With the rising popularity of machine learning and the ever increasing demand
for computational power, there is a growing need for hardware optimized
implementations of neural networks and other machine learning models. As the
technology evolves, it is also plausible that machine learning or artificial
intelligence will soon become consumer electronic products and military
equipment, in the form of well-trained models. Unfortunately, the modern
fabless business model of manufacturing hardware, while economic, leads to
deficiencies in security through the supply chain. In this paper, we illuminate
these security issues by introducing hardware Trojan attacks on neural
networks, expanding the current taxonomy of neural network security to
incorporate attacks of this nature. To aid in this, we develop a novel
framework for inserting malicious hardware Trojans in the implementation of a
neural network classifier. We evaluate the capabilities of the adversary in
this setting by implementing the attack algorithm on convolutional neural
networks while controlling a variety of parameters available to the adversary.

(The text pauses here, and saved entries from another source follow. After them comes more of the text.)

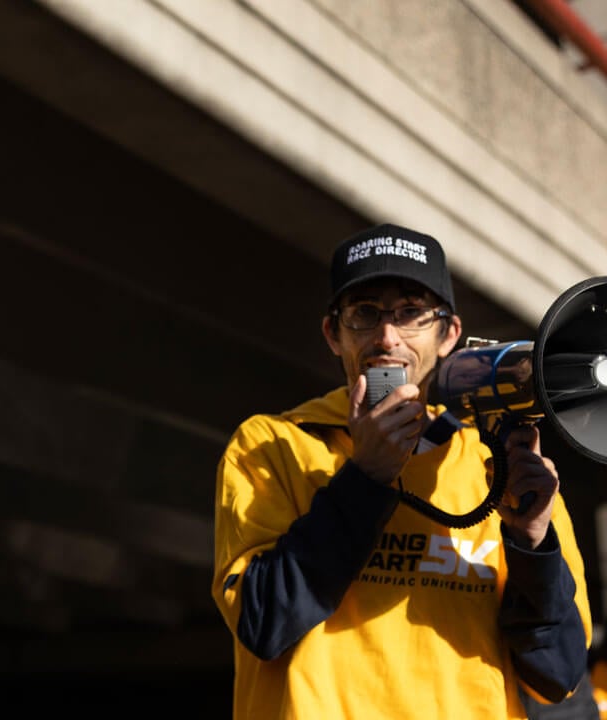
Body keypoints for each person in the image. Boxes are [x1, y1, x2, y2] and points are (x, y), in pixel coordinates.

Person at [211, 223, 591, 719]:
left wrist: (532, 542)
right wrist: (366, 475)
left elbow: (558, 675)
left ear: (449, 334)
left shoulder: (495, 464)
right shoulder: (271, 445)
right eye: (364, 314)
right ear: (334, 333)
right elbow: (263, 623)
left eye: (411, 313)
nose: (387, 337)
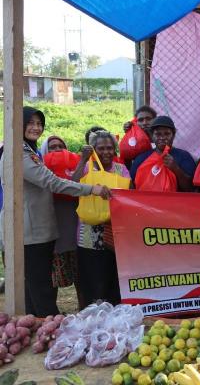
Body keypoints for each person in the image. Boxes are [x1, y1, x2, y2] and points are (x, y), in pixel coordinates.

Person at [0, 107, 110, 317]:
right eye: (30, 123)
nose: (36, 127)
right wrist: (92, 189)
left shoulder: (25, 150)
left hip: (30, 229)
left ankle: (37, 324)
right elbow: (51, 182)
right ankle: (51, 328)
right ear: (18, 124)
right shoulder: (20, 152)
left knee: (33, 287)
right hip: (30, 232)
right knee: (40, 287)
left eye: (39, 123)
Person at [72, 130, 129, 307]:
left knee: (112, 278)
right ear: (94, 150)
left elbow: (129, 195)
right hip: (89, 235)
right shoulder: (87, 167)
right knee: (92, 278)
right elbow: (73, 185)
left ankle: (113, 315)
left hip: (114, 232)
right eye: (101, 148)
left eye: (110, 148)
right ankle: (92, 314)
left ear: (115, 150)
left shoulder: (122, 170)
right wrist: (82, 159)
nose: (106, 152)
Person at [40, 135, 85, 309]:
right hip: (54, 232)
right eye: (52, 147)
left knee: (80, 276)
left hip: (74, 230)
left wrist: (82, 162)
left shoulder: (73, 165)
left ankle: (83, 309)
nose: (57, 149)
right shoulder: (41, 169)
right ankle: (53, 312)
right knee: (53, 279)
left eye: (61, 145)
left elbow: (75, 185)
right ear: (45, 150)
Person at [130, 116, 196, 192]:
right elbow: (132, 187)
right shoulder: (141, 158)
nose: (162, 137)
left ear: (173, 135)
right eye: (158, 134)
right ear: (152, 136)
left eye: (167, 134)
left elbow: (191, 189)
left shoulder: (184, 156)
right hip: (145, 203)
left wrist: (175, 168)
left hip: (174, 203)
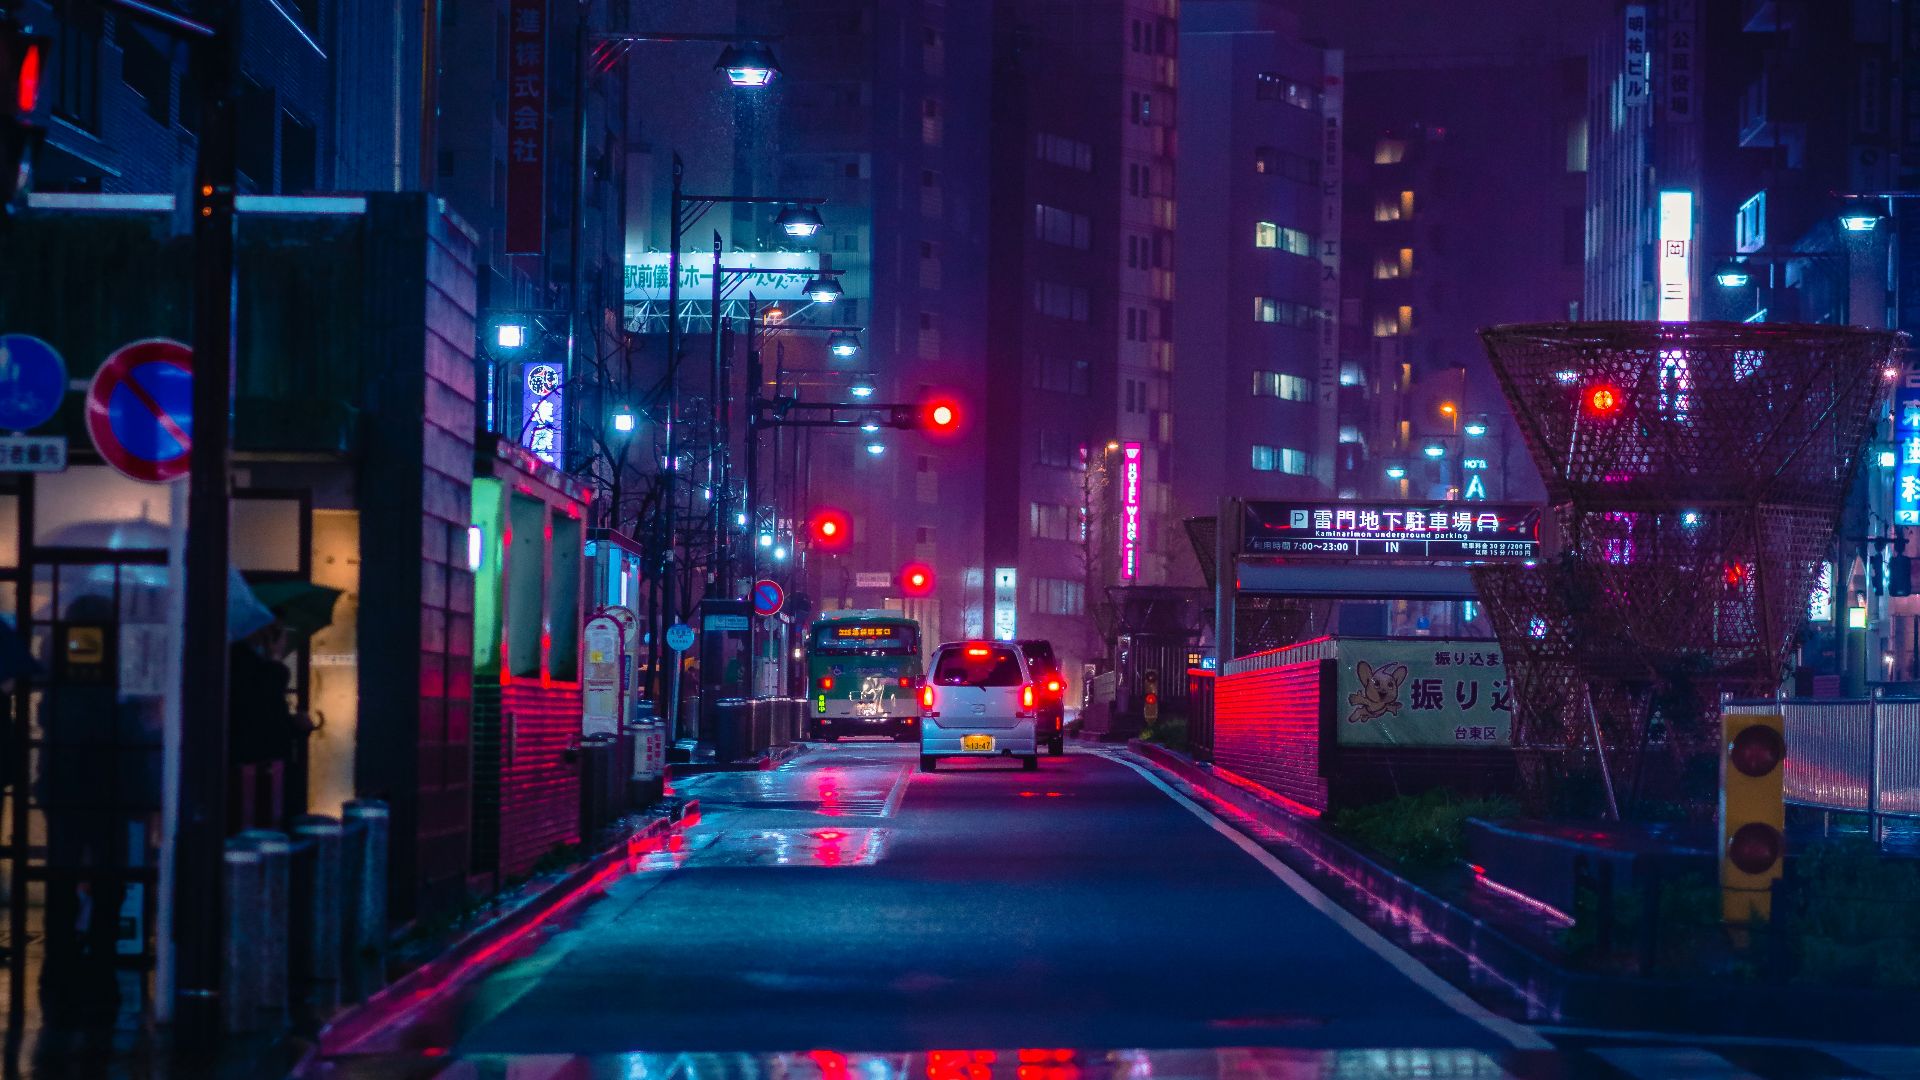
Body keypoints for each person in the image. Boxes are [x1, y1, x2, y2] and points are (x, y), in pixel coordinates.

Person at [228, 623, 313, 832]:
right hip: (258, 768)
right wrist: (274, 661)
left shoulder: (247, 665)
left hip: (253, 764)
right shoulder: (254, 667)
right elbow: (264, 718)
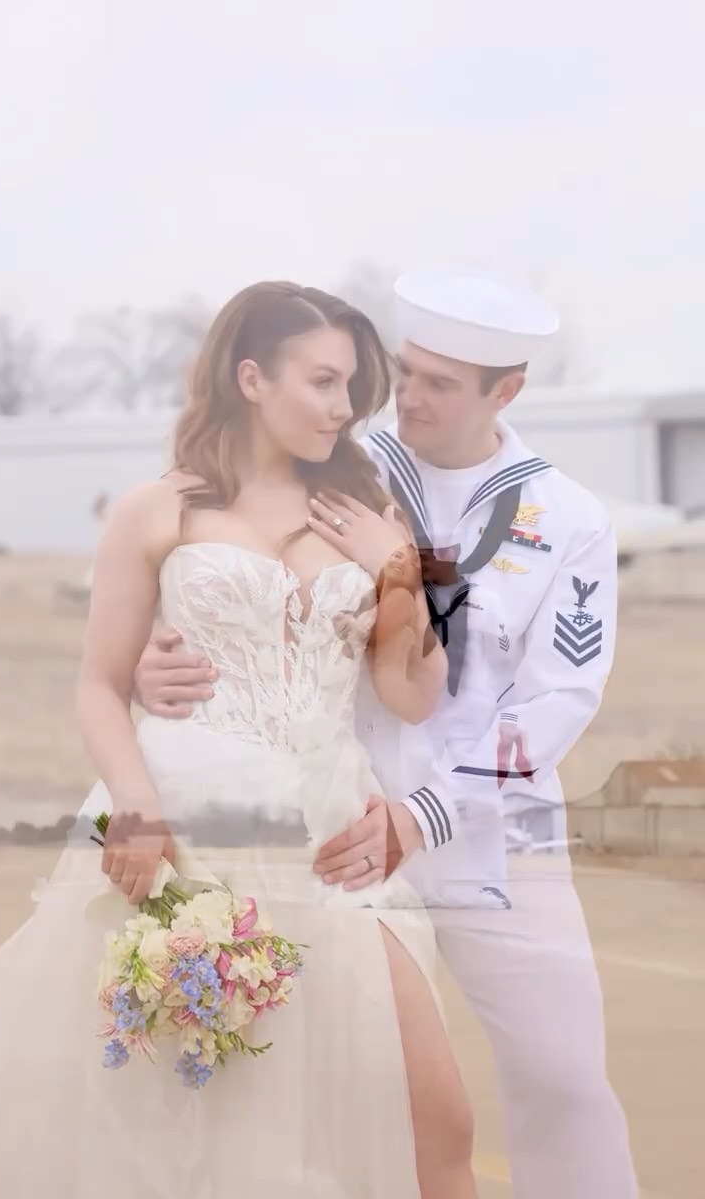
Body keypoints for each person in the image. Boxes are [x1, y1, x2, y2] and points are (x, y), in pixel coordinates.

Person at [139, 269, 640, 1199]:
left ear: (506, 391)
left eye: (440, 383)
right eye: (406, 371)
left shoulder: (570, 520)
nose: (407, 396)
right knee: (341, 1092)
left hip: (495, 844)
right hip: (336, 829)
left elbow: (556, 702)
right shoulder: (332, 466)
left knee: (563, 1081)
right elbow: (211, 577)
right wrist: (148, 661)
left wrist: (425, 815)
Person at [0, 282, 479, 1199]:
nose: (343, 407)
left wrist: (401, 574)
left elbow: (414, 694)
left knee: (437, 1124)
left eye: (351, 387)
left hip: (335, 837)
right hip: (188, 833)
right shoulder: (155, 510)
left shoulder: (372, 514)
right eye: (322, 381)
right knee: (189, 1135)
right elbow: (98, 684)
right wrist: (134, 810)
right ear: (252, 378)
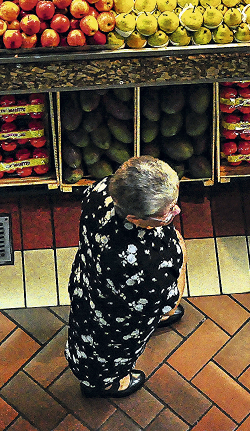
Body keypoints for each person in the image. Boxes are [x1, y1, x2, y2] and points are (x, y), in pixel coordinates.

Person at [65, 156, 186, 398]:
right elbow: (168, 301)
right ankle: (104, 383)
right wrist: (181, 255)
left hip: (91, 277)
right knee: (110, 348)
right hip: (119, 314)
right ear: (134, 219)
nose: (177, 211)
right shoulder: (144, 266)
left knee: (88, 322)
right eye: (167, 212)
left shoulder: (101, 191)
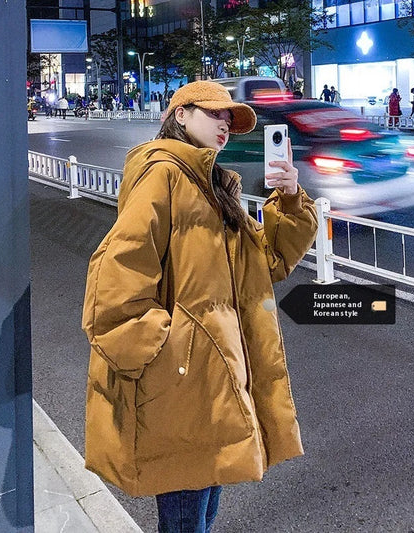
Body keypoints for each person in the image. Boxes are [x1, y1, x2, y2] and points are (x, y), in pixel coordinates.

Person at [81, 80, 318, 533]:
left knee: (202, 515)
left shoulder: (213, 186)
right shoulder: (162, 174)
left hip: (218, 381)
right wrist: (170, 352)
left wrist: (289, 199)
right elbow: (116, 281)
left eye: (230, 118)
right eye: (214, 114)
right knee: (187, 521)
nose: (225, 124)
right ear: (181, 115)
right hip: (185, 384)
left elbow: (266, 261)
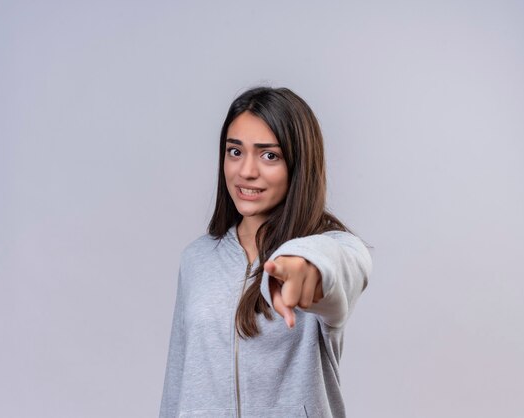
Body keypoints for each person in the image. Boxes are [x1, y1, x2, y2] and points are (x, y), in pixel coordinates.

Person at [159, 87, 372, 418]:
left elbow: (343, 266)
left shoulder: (334, 248)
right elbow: (178, 383)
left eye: (269, 155)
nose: (246, 171)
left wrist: (306, 265)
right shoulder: (196, 259)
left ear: (297, 164)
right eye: (234, 151)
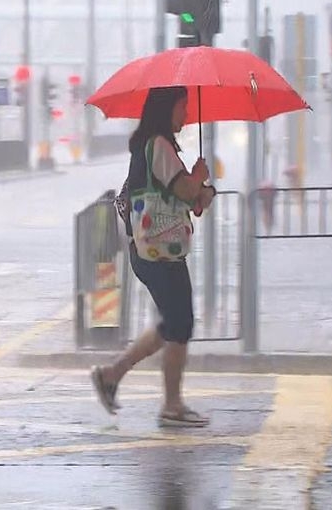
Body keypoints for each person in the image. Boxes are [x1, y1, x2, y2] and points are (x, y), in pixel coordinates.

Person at [91, 86, 216, 427]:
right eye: (183, 107)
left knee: (170, 324)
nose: (187, 115)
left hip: (155, 248)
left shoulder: (158, 147)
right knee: (180, 324)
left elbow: (186, 198)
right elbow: (184, 190)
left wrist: (202, 192)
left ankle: (111, 376)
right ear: (167, 109)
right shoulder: (158, 146)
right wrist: (199, 180)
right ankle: (172, 405)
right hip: (157, 251)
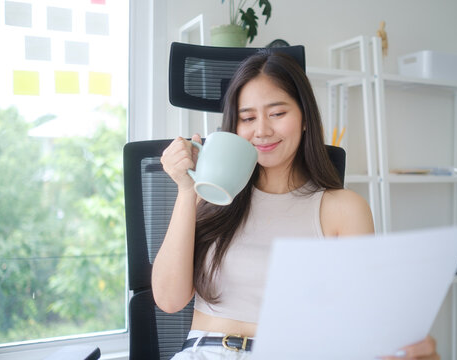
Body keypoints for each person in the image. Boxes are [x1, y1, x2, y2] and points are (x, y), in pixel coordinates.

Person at [154, 50, 439, 360]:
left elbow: (362, 321)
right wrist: (186, 190)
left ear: (304, 117)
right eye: (247, 118)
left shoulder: (342, 208)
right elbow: (169, 300)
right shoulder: (210, 196)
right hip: (205, 352)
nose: (261, 130)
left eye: (277, 114)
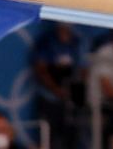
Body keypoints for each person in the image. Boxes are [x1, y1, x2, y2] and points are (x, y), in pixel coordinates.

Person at [29, 21, 85, 149]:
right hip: (49, 96)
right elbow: (40, 69)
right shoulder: (46, 41)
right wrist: (55, 89)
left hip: (71, 95)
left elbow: (83, 70)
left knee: (72, 135)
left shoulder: (76, 42)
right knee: (48, 137)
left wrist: (74, 93)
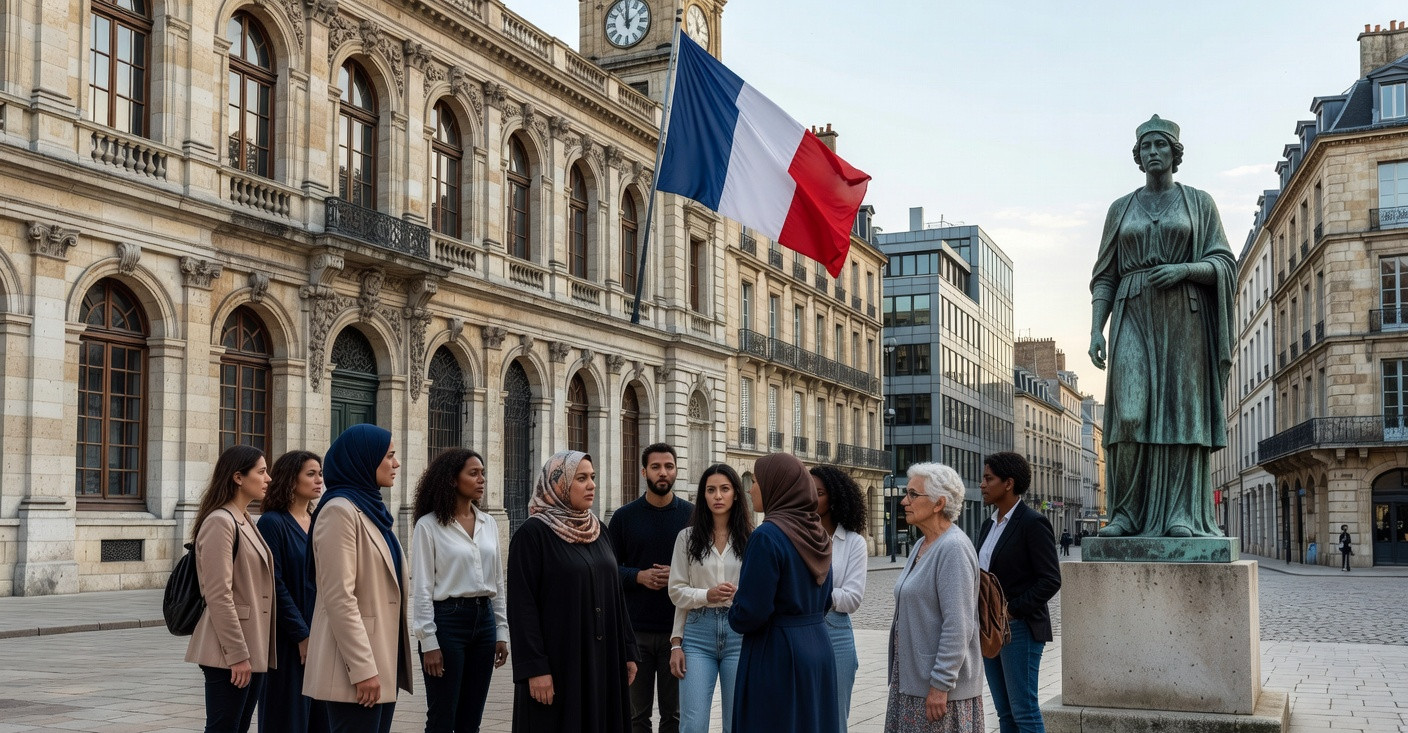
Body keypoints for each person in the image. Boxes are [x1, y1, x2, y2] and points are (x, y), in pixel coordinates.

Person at [1089, 114, 1235, 539]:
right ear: (1138, 156)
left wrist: (1185, 269)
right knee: (1129, 413)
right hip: (1132, 310)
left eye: (1161, 145)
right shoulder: (1121, 208)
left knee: (1180, 413)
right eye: (1146, 147)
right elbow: (1105, 275)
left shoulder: (1199, 202)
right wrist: (1097, 328)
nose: (1154, 152)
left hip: (1185, 316)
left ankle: (1180, 514)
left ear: (1175, 153)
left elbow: (1224, 262)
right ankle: (1126, 514)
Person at [508, 450, 639, 732]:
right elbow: (522, 608)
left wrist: (628, 650)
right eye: (581, 478)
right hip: (559, 662)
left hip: (603, 658)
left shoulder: (598, 530)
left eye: (592, 477)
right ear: (558, 484)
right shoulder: (532, 535)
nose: (591, 484)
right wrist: (535, 668)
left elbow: (616, 595)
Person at [304, 425, 413, 733]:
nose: (396, 463)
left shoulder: (371, 509)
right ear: (363, 459)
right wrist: (363, 669)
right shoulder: (339, 511)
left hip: (382, 658)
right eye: (389, 456)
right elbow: (339, 597)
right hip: (355, 666)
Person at [729, 453, 838, 733]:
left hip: (777, 652)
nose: (750, 489)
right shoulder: (818, 534)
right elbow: (826, 599)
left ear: (777, 486)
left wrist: (734, 608)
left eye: (756, 482)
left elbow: (752, 611)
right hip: (818, 645)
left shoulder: (767, 536)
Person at [410, 449, 510, 733]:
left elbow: (497, 583)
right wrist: (428, 642)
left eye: (482, 473)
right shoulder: (428, 525)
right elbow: (422, 587)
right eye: (473, 473)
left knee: (471, 719)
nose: (481, 479)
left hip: (484, 621)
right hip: (447, 622)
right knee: (442, 716)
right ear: (452, 479)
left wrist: (501, 631)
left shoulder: (489, 523)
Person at [886, 463, 984, 732]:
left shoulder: (953, 548)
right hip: (914, 682)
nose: (904, 501)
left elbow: (958, 625)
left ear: (939, 503)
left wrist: (940, 683)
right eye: (906, 493)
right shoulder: (922, 543)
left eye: (913, 494)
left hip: (939, 690)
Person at [185, 444, 277, 733]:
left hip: (253, 644)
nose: (268, 478)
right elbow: (218, 595)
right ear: (238, 477)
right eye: (261, 472)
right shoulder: (220, 522)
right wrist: (237, 654)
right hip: (229, 650)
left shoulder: (244, 518)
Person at [607, 443, 693, 733]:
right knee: (635, 717)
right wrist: (638, 576)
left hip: (678, 633)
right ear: (644, 472)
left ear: (676, 470)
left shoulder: (693, 516)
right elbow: (608, 571)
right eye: (656, 467)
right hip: (635, 633)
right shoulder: (623, 517)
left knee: (675, 717)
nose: (663, 473)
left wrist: (678, 575)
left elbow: (705, 572)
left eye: (669, 466)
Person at [977, 452, 1061, 733]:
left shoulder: (1032, 523)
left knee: (1024, 711)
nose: (982, 484)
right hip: (991, 629)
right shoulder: (989, 524)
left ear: (1008, 483)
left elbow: (1050, 579)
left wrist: (1011, 611)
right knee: (1005, 714)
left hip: (1020, 628)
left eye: (988, 478)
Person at [667, 464, 752, 733]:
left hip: (739, 634)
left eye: (724, 489)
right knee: (692, 724)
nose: (717, 496)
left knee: (737, 722)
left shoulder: (752, 538)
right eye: (711, 490)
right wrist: (676, 644)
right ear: (703, 495)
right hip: (697, 634)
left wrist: (740, 595)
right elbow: (676, 591)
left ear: (735, 494)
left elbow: (759, 591)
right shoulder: (687, 538)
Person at [256, 450, 329, 733]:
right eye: (311, 474)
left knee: (321, 719)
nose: (319, 480)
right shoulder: (273, 522)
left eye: (320, 474)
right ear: (290, 479)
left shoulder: (318, 520)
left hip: (321, 632)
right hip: (288, 639)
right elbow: (274, 583)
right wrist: (301, 634)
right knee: (288, 717)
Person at [811, 464, 868, 731]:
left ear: (834, 498)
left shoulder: (854, 542)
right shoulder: (796, 537)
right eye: (809, 491)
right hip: (800, 629)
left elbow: (852, 598)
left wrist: (811, 593)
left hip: (836, 631)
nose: (812, 498)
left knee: (835, 718)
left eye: (820, 493)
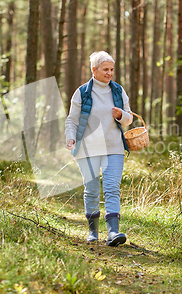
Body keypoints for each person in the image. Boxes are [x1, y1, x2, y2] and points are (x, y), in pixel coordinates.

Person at [65, 51, 132, 246]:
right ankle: (93, 232)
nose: (110, 73)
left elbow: (129, 118)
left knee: (112, 188)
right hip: (88, 148)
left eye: (112, 69)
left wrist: (121, 115)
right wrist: (70, 138)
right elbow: (72, 120)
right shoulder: (82, 92)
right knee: (92, 189)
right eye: (105, 69)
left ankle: (113, 233)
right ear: (94, 70)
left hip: (114, 147)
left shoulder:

Our experimental results show that the proposed algorithm could effectively
classify a selected input trigger as a specified class on the MNIST dataset by
injecting hardware Trojans into $0.03\%$, on average, of neurons in the 5th
hidden layer of arbitrary 7-layer convolutional neural networks, while
undetectable under the test data. Finally, we discuss the potential defenses to
protect neural networks against hardware Trojan attacks.